ACTIVITY LIST:
A - Answer these questions about the gluster thread, one answer per line:
(i) What does the latest message say the problem is?
(ii) About how large are the log excerpts, according to the message of 13.09.18?
(iii) After about how many days does the OOM killer kill the glusterfs process on the client?
B - Repeat the gluster thread word for word from "On 13.09.18 10:07, Richard" to "been addressed already.".

Start of TEXT PASSAGE

2018-Sep-21 07:14 UTC

head link

[Gluster-users] gluster connection interrupted during transfer

Hi again,

in my limited - non full time programmer - understanding it's a memory
leak in the gluster fuse client.

Should I reopen the mentioned bugreport or open a new one? Or would the
community prefer an entirely different approach?

Thanks
Richard

On 13.09.18 10:07, Richard Neuboeck wrote:> Hi,
> 
> I've created excerpts from the brick and client logs +/- 1 minute to
> the kill event. Still the logs are ~400-500MB so will put them
> somewhere to download since I have no idea what I should be looking
> for and skimming them didn't reveal obvious problems to me.
> 
> http://www.tbi.univie.ac.at/~hawk/gluster/brick_3min_excerpt.log
> http://www.tbi.univie.ac.at/~hawk/gluster/mnt_3min_excerpt.log
> 
> I was pointed in the direction of the following Bugreport
> https://bugzilla.redhat.com/show_bug.cgi?id=1613512
> It sounds right but seems to have been addressed already.
> 
> If there is anything I can do to help solve this problem please let
> me know. Thanks for your help!
> 
> Cheers
> Richard
> 
> 
> On 9/11/18 10:10 AM, Richard Neuboeck wrote:
>> Hi,
>>
>> since I feared that the logs would fill up the partition (again) I
>> checked the systems daily and finally found the reason. The glusterfs
>> process on the client runs out of memory and get's killed by OOM
after
>> about four days. Since rsync runs for a couple of days longer till it
>> ends I never checked the whole time frame in the system logs and never
>> stumbled upon the OOM message.

End of TEXT PASSAGE
Start of SUPPLIED DATA

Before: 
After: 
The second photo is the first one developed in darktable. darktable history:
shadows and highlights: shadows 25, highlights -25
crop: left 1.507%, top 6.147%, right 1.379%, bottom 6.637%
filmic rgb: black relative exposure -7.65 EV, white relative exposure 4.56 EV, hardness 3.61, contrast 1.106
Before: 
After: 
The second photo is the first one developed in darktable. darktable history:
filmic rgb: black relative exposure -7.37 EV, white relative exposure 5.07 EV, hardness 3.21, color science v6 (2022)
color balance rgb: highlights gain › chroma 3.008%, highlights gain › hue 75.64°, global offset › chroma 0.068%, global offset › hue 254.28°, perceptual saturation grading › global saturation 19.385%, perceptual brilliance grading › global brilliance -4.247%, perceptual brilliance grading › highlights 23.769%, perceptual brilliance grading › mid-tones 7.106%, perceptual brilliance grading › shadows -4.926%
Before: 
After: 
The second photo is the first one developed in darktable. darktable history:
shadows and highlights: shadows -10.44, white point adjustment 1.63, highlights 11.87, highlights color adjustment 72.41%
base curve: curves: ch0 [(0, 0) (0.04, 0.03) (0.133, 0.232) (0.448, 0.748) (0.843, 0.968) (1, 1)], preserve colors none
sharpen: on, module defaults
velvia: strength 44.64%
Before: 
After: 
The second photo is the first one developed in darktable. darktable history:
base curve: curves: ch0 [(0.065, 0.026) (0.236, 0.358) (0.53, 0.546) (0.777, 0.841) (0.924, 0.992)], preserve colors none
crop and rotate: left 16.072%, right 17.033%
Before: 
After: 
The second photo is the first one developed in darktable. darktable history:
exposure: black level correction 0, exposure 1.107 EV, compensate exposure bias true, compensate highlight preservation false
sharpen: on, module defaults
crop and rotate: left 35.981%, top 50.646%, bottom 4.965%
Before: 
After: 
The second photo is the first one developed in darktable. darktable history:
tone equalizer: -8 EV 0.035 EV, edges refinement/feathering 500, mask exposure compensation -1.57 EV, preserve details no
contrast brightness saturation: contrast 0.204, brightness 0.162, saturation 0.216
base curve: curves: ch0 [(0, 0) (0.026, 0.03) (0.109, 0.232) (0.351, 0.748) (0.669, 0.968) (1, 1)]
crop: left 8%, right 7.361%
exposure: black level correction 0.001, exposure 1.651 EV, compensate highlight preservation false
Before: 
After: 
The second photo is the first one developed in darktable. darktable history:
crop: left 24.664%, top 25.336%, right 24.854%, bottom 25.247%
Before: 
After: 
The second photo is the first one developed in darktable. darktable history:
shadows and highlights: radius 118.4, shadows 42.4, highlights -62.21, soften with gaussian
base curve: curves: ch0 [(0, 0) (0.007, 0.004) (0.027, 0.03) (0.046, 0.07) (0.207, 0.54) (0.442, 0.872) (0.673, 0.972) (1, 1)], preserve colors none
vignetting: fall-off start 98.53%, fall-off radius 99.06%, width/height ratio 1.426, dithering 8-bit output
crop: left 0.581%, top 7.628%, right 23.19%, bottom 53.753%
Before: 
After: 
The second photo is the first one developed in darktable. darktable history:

End of SUPPLIED DATA

EXERCISE RESPONSES:
A -
(i) A memory leak in the gluster fuse client
(ii) About 400-500MB
(iii) About four days

B -
On 13.09.18 10:07, Richard Neuboeck wrote:> Hi,
> 
> I've created excerpts from the brick and client logs +/- 1 minute to
> the kill event. Still the logs are ~400-500MB so will put them
> somewhere to download since I have no idea what I should be looking
> for and skimming them didn't reveal obvious problems to me.
> 
> http://www.tbi.univie.ac.at/~hawk/gluster/brick_3min_excerpt.log
> http://www.tbi.univie.ac.at/~hawk/gluster/mnt_3min_excerpt.log
> 
> I was pointed in the direction of the following Bugreport
> https://bugzilla.redhat.com/show_bug.cgi?id=1613512
> It sounds right but seems to have been addressed already.